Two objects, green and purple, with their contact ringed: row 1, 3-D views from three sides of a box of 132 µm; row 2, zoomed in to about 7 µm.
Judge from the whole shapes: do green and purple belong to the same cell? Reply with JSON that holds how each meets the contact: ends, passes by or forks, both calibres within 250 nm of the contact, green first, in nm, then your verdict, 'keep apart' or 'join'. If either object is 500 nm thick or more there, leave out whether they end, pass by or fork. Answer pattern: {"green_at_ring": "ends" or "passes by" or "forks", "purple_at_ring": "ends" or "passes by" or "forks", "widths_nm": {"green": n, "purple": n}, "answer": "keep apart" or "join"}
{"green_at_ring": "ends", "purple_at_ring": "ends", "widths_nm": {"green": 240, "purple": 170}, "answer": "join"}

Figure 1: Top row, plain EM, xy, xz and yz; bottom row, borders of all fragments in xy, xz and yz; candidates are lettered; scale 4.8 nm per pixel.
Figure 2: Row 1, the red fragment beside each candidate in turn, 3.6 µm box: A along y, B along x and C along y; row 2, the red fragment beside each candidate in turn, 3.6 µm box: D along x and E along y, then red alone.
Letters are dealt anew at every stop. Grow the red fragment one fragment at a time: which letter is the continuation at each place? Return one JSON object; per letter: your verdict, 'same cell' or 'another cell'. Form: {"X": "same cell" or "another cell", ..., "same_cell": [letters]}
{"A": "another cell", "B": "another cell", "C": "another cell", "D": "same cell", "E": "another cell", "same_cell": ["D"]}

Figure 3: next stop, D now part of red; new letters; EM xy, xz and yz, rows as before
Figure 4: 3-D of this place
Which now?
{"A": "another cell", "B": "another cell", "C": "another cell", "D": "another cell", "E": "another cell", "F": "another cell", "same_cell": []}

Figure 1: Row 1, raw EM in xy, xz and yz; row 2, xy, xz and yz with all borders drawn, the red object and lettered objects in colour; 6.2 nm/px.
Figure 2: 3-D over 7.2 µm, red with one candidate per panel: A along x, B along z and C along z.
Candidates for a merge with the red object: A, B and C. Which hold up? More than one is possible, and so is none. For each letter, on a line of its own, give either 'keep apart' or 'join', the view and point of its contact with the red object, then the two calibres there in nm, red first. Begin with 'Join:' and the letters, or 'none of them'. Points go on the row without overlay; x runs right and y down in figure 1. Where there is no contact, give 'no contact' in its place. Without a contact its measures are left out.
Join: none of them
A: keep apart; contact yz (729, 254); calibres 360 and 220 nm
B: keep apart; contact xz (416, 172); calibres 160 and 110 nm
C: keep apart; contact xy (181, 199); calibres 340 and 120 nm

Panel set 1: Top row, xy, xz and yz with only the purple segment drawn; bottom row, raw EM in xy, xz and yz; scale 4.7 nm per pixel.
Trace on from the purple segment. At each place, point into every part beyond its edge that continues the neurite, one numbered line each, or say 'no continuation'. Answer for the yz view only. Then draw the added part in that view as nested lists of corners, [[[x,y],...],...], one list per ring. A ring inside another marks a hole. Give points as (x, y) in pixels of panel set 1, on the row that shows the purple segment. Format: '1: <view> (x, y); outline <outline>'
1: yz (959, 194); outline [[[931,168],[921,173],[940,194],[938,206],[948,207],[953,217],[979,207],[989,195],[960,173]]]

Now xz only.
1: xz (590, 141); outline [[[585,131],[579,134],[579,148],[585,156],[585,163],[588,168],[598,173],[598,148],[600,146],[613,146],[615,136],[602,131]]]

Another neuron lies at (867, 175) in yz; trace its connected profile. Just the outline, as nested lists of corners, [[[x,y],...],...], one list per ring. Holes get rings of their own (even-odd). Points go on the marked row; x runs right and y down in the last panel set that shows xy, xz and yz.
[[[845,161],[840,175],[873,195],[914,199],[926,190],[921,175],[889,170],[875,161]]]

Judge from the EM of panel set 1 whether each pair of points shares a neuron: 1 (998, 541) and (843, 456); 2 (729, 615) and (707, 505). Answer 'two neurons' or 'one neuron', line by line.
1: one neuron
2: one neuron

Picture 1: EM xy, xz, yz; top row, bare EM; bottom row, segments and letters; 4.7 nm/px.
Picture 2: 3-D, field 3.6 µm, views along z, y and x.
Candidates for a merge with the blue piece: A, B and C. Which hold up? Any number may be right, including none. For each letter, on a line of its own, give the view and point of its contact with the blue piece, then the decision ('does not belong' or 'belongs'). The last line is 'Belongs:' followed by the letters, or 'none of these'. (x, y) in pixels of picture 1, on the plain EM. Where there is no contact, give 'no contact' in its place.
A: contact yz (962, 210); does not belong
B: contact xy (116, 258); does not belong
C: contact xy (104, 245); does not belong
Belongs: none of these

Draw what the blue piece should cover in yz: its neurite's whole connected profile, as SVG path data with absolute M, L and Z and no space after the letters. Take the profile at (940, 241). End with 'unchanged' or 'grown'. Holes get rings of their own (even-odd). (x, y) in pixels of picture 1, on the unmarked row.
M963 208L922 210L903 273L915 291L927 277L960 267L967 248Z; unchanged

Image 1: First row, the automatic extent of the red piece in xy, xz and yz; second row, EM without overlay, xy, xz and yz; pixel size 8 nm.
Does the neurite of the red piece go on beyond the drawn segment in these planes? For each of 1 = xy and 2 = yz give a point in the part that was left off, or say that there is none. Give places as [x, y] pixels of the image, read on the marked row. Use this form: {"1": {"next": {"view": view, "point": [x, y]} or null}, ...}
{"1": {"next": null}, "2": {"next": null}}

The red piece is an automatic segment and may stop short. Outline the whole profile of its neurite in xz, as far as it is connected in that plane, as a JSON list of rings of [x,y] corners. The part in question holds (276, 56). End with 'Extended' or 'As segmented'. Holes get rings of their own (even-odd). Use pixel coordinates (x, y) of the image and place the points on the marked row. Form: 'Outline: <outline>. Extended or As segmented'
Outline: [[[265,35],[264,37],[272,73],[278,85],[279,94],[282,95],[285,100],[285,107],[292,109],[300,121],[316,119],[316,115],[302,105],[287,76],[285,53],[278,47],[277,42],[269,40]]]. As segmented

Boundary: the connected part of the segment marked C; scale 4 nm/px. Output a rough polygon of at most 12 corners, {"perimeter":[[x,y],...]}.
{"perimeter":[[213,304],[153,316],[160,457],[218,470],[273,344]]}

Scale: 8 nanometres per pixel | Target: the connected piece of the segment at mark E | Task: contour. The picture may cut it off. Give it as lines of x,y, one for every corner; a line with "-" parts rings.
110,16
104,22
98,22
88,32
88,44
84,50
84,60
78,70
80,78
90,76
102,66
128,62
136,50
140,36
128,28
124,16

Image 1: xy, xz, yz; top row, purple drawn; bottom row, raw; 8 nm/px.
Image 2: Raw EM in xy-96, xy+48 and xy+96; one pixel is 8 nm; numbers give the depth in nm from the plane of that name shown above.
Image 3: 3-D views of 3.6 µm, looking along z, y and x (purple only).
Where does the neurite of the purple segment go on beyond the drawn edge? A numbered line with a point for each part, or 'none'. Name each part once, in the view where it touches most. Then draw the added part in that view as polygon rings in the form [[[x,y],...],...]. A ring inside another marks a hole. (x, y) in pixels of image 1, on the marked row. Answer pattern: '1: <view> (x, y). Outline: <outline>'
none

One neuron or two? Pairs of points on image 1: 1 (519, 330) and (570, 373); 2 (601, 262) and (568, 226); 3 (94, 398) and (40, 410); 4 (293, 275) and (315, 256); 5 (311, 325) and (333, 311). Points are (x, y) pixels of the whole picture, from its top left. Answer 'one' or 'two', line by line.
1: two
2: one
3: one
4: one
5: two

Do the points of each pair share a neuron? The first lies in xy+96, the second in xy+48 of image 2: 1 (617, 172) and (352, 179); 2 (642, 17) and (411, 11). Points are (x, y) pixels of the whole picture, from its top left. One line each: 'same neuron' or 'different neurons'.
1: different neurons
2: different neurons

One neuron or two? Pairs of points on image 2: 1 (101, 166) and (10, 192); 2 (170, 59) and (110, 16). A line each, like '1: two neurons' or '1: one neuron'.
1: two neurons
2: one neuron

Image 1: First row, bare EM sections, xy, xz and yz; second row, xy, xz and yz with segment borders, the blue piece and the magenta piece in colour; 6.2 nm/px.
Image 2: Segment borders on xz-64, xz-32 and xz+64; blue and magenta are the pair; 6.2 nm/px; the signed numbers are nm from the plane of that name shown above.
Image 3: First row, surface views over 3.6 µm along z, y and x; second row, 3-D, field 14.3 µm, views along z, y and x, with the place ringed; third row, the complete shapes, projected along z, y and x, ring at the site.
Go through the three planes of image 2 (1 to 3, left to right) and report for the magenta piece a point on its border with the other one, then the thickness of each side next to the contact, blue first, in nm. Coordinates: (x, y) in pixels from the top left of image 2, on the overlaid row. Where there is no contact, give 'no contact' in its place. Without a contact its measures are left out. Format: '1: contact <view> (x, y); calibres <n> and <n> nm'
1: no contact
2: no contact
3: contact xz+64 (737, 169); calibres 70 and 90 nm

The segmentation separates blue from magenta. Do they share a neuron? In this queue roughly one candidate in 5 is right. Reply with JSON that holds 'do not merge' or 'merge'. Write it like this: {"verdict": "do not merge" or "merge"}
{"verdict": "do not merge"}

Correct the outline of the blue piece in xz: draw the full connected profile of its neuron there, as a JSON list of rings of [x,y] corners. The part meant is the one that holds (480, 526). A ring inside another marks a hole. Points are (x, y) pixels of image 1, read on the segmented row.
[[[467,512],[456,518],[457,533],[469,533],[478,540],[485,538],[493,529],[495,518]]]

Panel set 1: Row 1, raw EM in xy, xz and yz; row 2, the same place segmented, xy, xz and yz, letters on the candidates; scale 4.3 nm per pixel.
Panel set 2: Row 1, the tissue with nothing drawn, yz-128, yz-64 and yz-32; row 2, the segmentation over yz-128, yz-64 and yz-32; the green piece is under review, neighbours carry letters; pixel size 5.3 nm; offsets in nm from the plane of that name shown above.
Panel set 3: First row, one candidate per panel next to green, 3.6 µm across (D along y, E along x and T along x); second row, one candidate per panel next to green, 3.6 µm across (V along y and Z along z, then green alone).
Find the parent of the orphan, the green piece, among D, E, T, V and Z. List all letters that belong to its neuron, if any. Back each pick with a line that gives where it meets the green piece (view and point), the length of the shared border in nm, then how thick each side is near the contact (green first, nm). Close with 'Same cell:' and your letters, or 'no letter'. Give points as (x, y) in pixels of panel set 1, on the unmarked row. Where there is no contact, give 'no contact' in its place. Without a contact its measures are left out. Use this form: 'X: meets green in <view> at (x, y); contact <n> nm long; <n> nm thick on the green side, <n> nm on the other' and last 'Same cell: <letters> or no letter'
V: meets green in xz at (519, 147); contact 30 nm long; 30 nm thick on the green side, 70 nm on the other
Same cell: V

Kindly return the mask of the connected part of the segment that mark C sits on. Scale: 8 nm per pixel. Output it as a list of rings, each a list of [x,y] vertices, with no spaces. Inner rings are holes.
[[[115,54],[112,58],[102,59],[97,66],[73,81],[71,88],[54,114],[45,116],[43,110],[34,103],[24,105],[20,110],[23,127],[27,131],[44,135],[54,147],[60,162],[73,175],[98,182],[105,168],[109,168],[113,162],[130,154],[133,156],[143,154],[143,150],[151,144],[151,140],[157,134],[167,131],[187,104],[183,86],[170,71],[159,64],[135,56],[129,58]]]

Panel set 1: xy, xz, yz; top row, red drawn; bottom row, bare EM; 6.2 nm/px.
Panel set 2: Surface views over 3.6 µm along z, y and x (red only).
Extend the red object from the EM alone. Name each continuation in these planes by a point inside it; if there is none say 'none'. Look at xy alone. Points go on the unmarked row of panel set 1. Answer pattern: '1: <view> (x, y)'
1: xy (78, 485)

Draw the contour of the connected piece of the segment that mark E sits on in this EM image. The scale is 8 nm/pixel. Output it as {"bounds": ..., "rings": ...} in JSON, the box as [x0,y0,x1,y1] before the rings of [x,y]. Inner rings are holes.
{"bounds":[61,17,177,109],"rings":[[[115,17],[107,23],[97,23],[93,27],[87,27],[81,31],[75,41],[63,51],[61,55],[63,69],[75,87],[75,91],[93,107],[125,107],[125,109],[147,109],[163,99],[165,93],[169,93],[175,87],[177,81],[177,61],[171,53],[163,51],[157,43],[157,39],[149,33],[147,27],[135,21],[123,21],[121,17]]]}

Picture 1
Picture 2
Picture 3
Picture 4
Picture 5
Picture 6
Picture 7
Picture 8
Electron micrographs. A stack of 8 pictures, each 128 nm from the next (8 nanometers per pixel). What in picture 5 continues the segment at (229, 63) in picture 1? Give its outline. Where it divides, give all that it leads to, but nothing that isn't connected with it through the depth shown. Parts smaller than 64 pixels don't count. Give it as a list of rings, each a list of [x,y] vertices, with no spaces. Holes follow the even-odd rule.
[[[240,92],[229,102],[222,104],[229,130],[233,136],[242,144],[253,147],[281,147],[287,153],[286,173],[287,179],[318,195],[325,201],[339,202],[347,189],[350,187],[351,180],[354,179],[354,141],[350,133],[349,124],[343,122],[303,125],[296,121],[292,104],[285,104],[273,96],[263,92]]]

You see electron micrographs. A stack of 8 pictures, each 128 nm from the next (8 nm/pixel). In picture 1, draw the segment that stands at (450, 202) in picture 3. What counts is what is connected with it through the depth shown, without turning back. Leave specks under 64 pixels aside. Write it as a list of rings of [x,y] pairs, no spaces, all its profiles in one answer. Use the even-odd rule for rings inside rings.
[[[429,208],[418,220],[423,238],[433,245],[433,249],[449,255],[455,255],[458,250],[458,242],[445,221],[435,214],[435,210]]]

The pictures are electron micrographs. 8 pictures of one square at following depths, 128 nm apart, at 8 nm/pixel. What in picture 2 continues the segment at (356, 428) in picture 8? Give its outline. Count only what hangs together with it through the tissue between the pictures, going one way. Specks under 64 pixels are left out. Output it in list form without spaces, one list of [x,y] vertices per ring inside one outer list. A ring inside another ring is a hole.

---

Your goal: Please copy out each line of the material that holds the string "lettered".

Answer space:
Figure 1: Top row, plain EM, xy, xz and yz; bottom row, borders of all fragments in xy, xz and yz; candidates are lettered; scale 4.8 nm per pixel.
Figure 1: Row 1, raw EM in xy, xz and yz; row 2, xy, xz and yz with all borders drawn, the red object and lettered objects in colour; 6.2 nm/px.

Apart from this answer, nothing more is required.